As a consolation, if today's Q1 results are as awful as even bulls are expecting then you'll be right to have deleveraged ...
 
It's so hard to get the timing right as option contract buyers: even if they are completely right about everything a single day (or even hour) of timing noise can have a large negative effect.

As a consolation, if today's Q1 results are as awful as even bulls are expecting then you'll be right to have deleveraged ...

That might numb the wound somewhat. But if the market reaction to the S+X changes is like I'm expecting, we'd be lucky to get back down to the upper 250s (aka yesterday morning) after even a bad earnings report. S+X demand fear was one of the primary fears for Q2. I'm expecting at least $270s today.

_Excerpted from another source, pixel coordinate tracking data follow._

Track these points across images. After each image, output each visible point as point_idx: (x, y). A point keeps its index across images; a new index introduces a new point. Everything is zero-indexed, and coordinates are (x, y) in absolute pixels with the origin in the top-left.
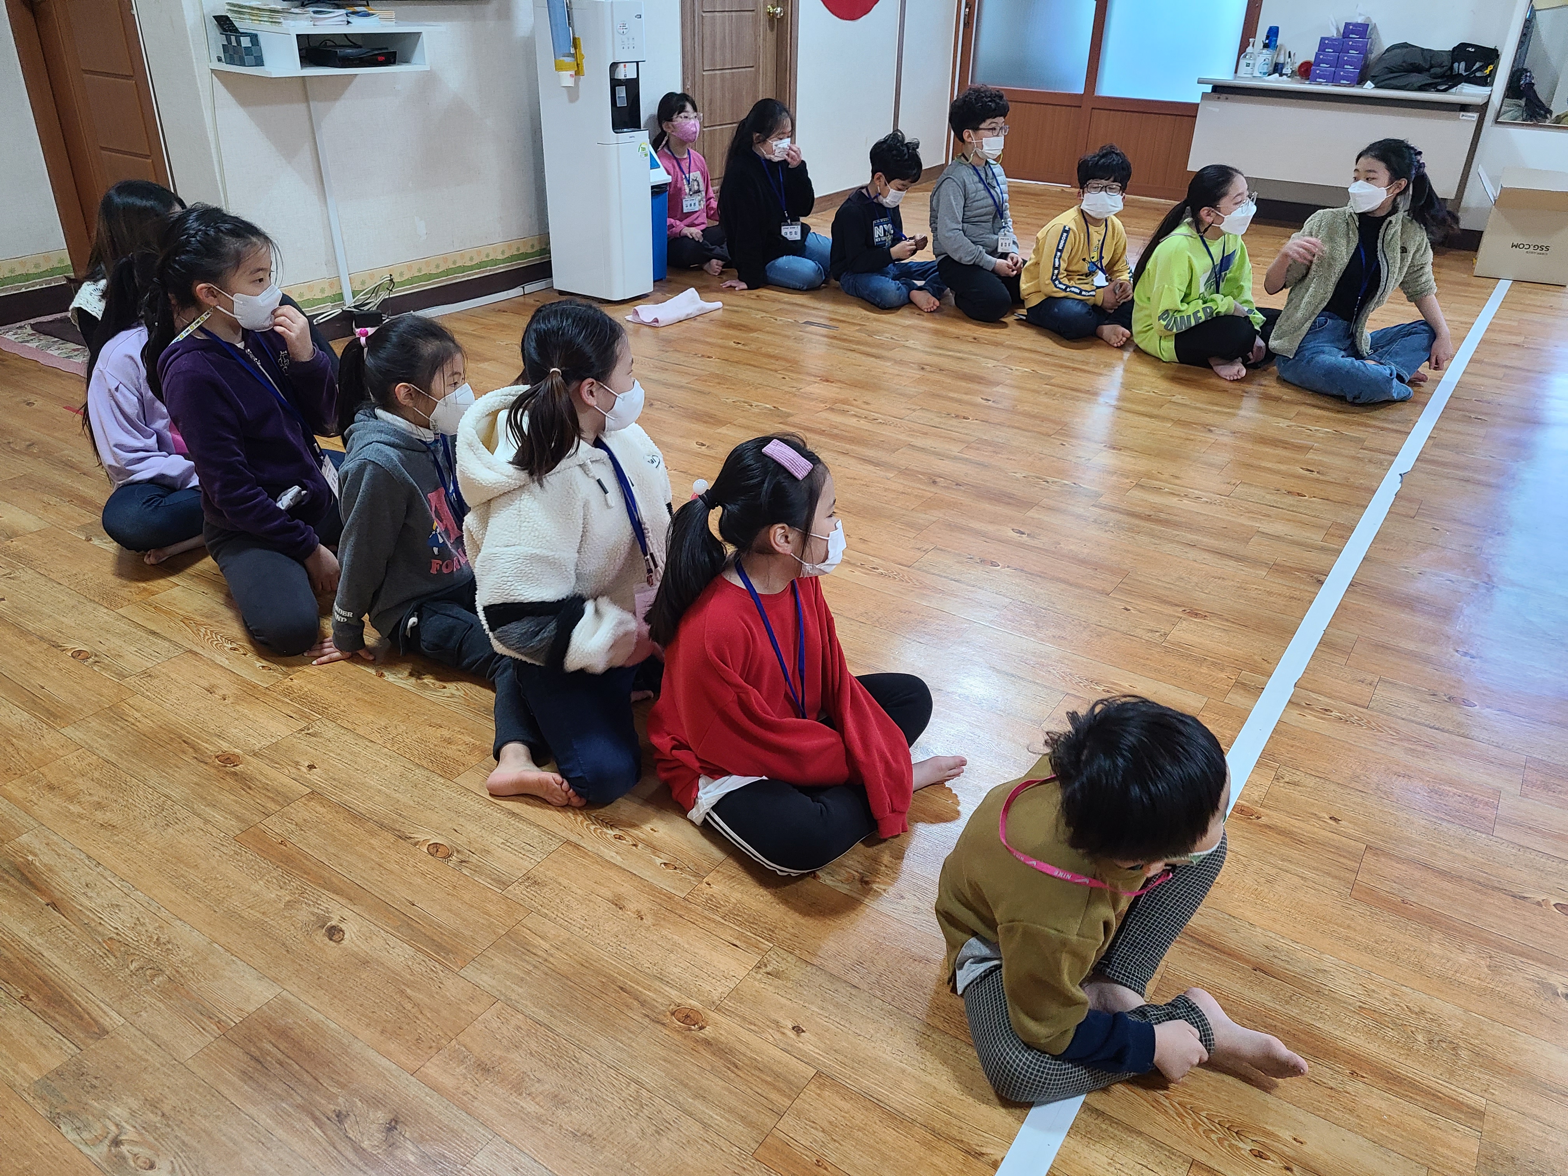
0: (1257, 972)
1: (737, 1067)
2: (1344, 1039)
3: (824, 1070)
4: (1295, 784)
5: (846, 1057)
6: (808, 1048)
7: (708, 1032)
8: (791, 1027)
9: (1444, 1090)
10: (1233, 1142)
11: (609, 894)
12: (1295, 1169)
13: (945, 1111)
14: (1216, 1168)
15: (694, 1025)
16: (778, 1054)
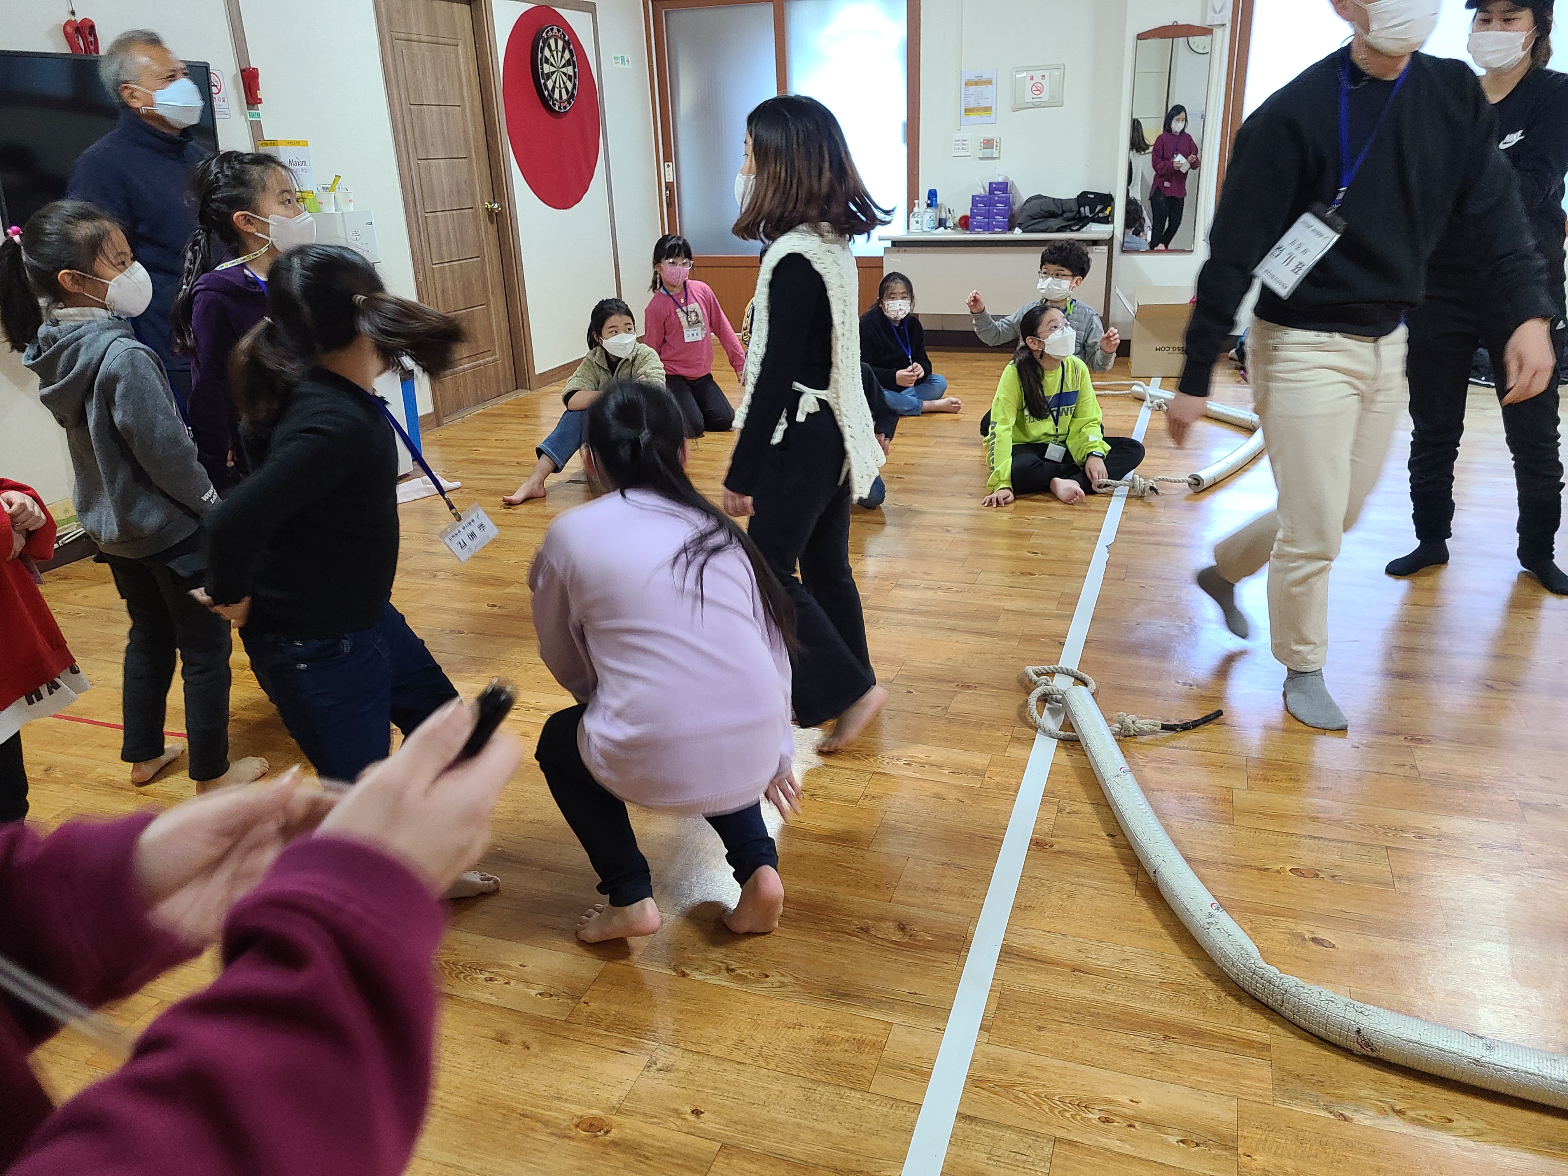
0: (1076, 973)
1: (647, 1158)
2: (1153, 1012)
3: (727, 1141)
4: (1076, 812)
5: (745, 1125)
6: (710, 1126)
7: (614, 1134)
8: (689, 1111)
9: (1237, 1034)
10: (1084, 1115)
11: (492, 1034)
12: (1137, 1124)
13: (841, 1150)
14: (1075, 1139)
15: (600, 1131)
16: (682, 1137)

I do expect a bad earnings report. A non-GAAP loss of ~$150M would require a lot of wildcard income sources hitting at once, and I just don't see it as likely (even though there's a lot of them this quarter). I don't expect a "catastrophic" earnings report - I'm not a margins pessimist like a lot of bulls seemingly have become - but -$150M is a high bar to get over. Even accounting for the fact that I think the expectation is a miss on that.